Comme je l’ai constaté pour Kropotkine, Reclus ne se targuait jamais de son grand savoir, et n’en tirait aucune vanité. Il savait écouter les objections d’où elles venaient et y répondre sans morgue, sans le ton tranchant de celui qui émet les arrêts.

Tous ceux qui l’ont connu, ont parlé de sa grande bonté, de sa tolérance. Il faut y ajouter la simplicité de ses manières,

« Sa bonté et sa tolérance ! » j’avouerai qu’elles me portèrent parfois sur les nerfs, et nous mirent assez souvent en contradiction l’un avec l’autre.

Que chacun ait le droit de penser comme il l’entend et de l’exprimer à sa façon, cela est entendu. Ce n’est pas nous, qui nous réclamons de la liberté, qui avons à nous élever contre cela.

+--

**CONSIGNE RÉDIGÉE 1**
D’après le passage sur Reclus, de quelles qualités ont parlé tous ceux qui l’ont connu ?
**CONSIGNE RÉDIGÉE 2**
Indiquez si chacune des affirmations suivantes concorde avec le passage sur Reclus, en citant les mots décisifs : (a) Reclus tirait vanité de son grand savoir ; (b) la bonté et la tolérance de Reclus ont parfois agacé l’auteur ; (c) Reclus répondait aux objections sur un ton tranchant.

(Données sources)
+--

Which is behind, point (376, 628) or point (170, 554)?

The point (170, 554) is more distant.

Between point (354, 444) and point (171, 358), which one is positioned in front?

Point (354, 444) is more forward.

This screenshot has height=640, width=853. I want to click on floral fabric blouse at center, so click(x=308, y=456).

+--

**RÉPONSE COMMENTÉE 1**
De sa grande bonté et de sa tolérance.

**RÉPONSE COMMENTÉE 2**
(a) Non : « Reclus ne se targuait jamais de son grand savoir, et n’en tirait aucune vanité ».
(b) Oui : « j’avouerai qu’elles me portèrent parfois sur les nerfs ».
(c) Non : « y répondre sans morgue, sans le ton tranchant de celui qui émet les arrêts ».